Let me tell you something about Waterford: if you go down there only to visit the crystal factory, you really ought to be nettle-whipped. The mountains, country roads, and sea views are so, so lovely! (And much of that crystal is now so, so produced in Turkey.)
Ponies in a pasture on the River Suir, just outside the town of Carrick-on-Suir (just before the one on the right tried to chomp on Brendan's arm):
(Carrick-on-Suir is technically in Tipperary, but people have Waterford tags on their cars and root for Waterford sports teams, and the 'Welcome to Waterford' sign is within spitting distance of Brendan's house. Hence my initial confusion over which county Brendan is actually from! Tipperary is also a county of beautiful mountain and pastoral views--see the post before last.)
Until this past weekend, Ardmore was my hands-down favorite place in County Waterford, but check out my pics of Mahon Falls in the Comeragh Mountains:
(I also took a panoramic video, but I think it's too large to upload. Drat!) It was awfully cold and blustery up there, but those storm-clouds in the second photo held off until we were back in the car. There were all these grizzled sheep moseying up and down the sheerest mountain-faces, the waterfall was awesome, and there weren't too many other people.

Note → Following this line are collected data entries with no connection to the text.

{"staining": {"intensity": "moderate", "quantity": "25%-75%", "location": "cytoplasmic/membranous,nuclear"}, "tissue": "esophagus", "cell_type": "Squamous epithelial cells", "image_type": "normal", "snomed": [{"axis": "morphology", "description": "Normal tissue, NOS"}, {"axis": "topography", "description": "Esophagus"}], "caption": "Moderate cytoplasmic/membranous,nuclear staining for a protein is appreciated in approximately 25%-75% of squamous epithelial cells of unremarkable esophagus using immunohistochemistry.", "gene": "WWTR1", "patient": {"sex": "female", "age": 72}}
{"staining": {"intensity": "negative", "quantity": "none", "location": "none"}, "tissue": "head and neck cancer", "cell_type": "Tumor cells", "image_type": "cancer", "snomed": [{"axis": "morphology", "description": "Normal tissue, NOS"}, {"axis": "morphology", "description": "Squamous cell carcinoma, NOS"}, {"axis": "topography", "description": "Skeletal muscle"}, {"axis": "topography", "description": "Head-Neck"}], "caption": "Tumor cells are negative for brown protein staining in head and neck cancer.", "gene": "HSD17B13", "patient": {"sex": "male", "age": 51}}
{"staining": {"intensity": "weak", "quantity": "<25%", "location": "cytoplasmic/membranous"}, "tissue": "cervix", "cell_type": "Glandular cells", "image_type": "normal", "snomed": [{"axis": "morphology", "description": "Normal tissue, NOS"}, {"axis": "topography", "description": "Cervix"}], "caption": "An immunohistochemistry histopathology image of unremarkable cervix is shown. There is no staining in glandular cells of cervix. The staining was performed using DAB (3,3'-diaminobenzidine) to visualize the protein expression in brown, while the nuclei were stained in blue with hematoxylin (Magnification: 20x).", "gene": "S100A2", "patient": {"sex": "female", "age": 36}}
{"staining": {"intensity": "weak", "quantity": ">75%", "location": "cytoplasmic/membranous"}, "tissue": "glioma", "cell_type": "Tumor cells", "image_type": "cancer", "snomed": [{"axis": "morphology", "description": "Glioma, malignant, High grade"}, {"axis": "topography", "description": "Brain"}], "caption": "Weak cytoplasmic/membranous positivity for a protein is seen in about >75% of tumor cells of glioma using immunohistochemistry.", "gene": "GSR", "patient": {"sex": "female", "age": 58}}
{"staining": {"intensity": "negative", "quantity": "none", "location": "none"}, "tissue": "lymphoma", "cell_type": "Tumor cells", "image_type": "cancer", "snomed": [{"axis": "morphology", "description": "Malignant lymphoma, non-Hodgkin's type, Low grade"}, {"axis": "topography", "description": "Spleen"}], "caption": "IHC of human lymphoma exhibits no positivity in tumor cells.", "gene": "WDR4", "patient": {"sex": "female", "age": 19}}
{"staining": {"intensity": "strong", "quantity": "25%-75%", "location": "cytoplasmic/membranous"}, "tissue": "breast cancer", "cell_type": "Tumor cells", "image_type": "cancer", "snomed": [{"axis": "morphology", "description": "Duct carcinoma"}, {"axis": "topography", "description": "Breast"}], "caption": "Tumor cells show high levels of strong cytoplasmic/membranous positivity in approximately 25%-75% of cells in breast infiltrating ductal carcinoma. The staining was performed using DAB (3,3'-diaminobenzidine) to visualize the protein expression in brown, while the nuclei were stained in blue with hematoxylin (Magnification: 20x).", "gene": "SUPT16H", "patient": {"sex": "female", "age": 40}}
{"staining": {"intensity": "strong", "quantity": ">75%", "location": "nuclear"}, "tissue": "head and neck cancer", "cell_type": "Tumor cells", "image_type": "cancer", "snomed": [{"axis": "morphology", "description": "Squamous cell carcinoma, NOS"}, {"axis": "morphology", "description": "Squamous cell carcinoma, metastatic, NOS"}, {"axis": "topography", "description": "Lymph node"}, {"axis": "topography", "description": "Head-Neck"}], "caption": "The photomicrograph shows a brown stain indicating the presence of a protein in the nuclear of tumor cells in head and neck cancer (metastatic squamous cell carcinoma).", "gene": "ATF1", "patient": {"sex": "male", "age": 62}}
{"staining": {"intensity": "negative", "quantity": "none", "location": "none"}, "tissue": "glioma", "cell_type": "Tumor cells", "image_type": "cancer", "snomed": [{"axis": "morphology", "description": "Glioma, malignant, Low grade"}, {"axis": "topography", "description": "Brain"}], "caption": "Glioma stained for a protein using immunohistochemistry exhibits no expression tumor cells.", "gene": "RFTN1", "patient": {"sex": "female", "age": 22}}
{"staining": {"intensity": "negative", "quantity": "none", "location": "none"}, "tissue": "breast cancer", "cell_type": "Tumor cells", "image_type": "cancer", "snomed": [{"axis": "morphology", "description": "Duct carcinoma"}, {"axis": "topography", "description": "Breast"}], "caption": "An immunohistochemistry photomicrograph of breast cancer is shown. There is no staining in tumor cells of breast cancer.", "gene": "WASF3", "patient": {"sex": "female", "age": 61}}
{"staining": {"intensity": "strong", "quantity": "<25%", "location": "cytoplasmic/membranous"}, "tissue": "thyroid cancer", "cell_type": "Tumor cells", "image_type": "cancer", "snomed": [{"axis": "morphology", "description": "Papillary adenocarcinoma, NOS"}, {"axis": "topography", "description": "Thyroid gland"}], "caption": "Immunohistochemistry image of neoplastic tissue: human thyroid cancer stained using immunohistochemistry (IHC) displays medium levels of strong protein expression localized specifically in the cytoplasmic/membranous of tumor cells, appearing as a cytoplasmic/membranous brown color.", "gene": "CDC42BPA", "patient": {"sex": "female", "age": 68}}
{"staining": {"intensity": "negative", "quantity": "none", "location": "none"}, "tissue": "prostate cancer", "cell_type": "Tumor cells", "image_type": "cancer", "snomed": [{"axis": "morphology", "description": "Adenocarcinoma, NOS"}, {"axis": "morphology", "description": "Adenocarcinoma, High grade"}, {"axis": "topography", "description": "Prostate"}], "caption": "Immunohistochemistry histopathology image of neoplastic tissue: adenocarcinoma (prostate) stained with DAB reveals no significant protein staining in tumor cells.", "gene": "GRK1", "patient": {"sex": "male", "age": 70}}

After our walk to the falls we kept driving, and the road was spanned by the most complete rainbow I've ever seen.
You could actually see where the rainbow ended on both sides.
Here are some close-ups of the Harry Clarke windows at the Church of Saints Quan and Broghan, Clonea:
I'm not sure which saint this is, but here's a detail from the bottom of the same window:
Actually, there seems to be some uncertainty as to whether the later windows were done by Harry Clarke or Evie Hone. A Google search gave me no answers, and I've left my Harry Clarke book at home. I must look it up at the library. Anyways, from the earlier set by J.J. Clarke & Sons, here is St. Brendan the Navigator, along with a picture of a certain name- and beardsake:
...looking slightly less holy.
After we visited the church in Clonea, we went to Mothel holy well where the locals walk through the stream seven times on pattern days.
(The well is at the roots of that tree. Notice the sign--apparently the water used to be known for its purity, but it's now contaminated.) There's a small dolmen in the field beyond.
Getting well off the tourist track feels great, doesn't it?